Dataset excerpts:
*** Begin section ***
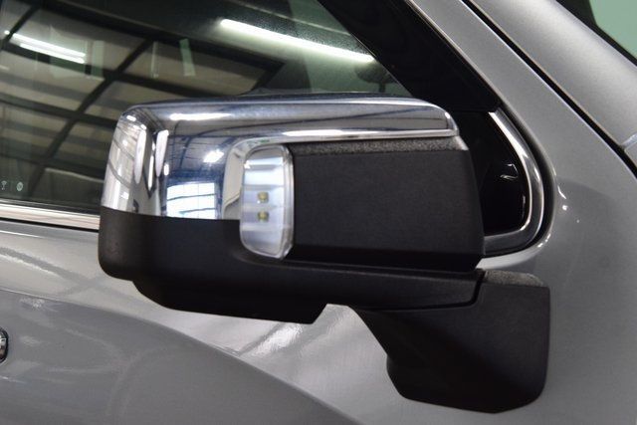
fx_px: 1327
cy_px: 212
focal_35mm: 75
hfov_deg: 27.0
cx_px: 318
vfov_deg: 18.2
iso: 1600
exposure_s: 1/60
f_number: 7.1
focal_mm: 50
*** End section ***
WHAT IS BEING ASKED: The full data, repeated exactly and stripped of its pictures, is the expected answer.

RESULT OF THE TASK:
fx_px: 1327
cy_px: 212
focal_35mm: 75
hfov_deg: 27.0
cx_px: 318
vfov_deg: 18.2
iso: 1600
exposure_s: 1/60
f_number: 7.1
focal_mm: 50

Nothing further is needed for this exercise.